About the role
AI summarisedThales is seeking a Data Engineer to design, build, and optimize data pipelines and processing frameworks powering next-generation Data Warehouse and Data Lakehouse solutions. This role involves tackling complex data challenges including streaming & batch processing, data quality assurance, and real-time data integration within a collaborative, high-tech environment.
Aerospace & DefenseOnsite
Key Responsibilities
- Architect, implement, and maintain robust, scalable, and efficient ETL/ELT pipelines to collect, ingest, transform, and load data from diverse sources.
- Integrate data from various structured and unstructured sources, including APIs, streaming platforms, databases, and external feeds.
- Develop and optimize data models (relational and non-relational) to support advanced analytics and operational needs.
- Implement data validation, sanitization, and monitoring processes to ensure high data integrity, accuracy, and consistency.
- Develop data generation/tracing capabilities via data models, audit change models, and visualization into dashboards.
- Participate in the design and evolution of Data Warehouse architecture.
- Automate recurring data engineering tasks to enhance overall efficiency and reliability.
Requirements
- Bachelor's in Computer Science or Information Technology (Master's degree in CS/Data Science is applicable).
- Proficiency in implementing ETL & ELT pipelines using Apache Kafka, Apache Spark 3.0, and/or Apache Flink 2.0.
- Proficiency in programming languages such as Java 8+ or Kotlin 2.x.
- Proficiency in implementing ETL/ELT pipelines into Kubernetes clusters within Azure cloud environments.
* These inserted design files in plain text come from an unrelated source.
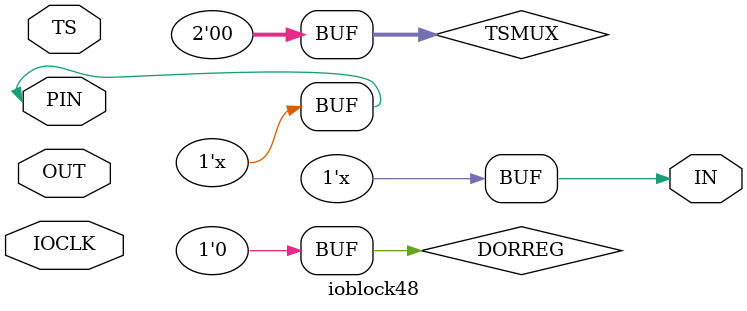
<source format=v>
module ioblock48(
	       inout  PIN,
	       input  TS,
	       input  OUT,
	       output IN,
	       input IOCLK
	       );
   
   reg 		     D;
   reg [2-1:0] 	     TSMUX;
   reg 		     DORREG;

   assign PIN = ( TSMUX == 2'b00 ) ? 1'bz : (( TSMUX == 2'b01 && TS == 1'b1 ) ? OUT : (( TSMUX == 2'b01 && TS == 1'b0 ) ? 1'bz : OUT));
   assign IN  = ( DORREG == 1'b0 ) ? PIN  : D;
   
   initial
     begin
	D=1'b0;
	TSMUX=2'b00;
	DORREG=1'b0;
     end
   
   always @(posedge IOCLK) D=PIN;
   
endmodule       

</source>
- Proficiency in using monitoring tools including Grafana, Prometheus, ElasticSearch, and Kibana.
- Proficiency in implementing ETL/ELT that interacts with object-based stores (e.g., MinIO) and relational databases (e.g., PostgreSQL).
- Proficiency with distributed source code management using Git-based protocols (e.g., GitLab, Gitea).
- Proficiency with Linux command line commands and understanding of Linux filesystem/processes.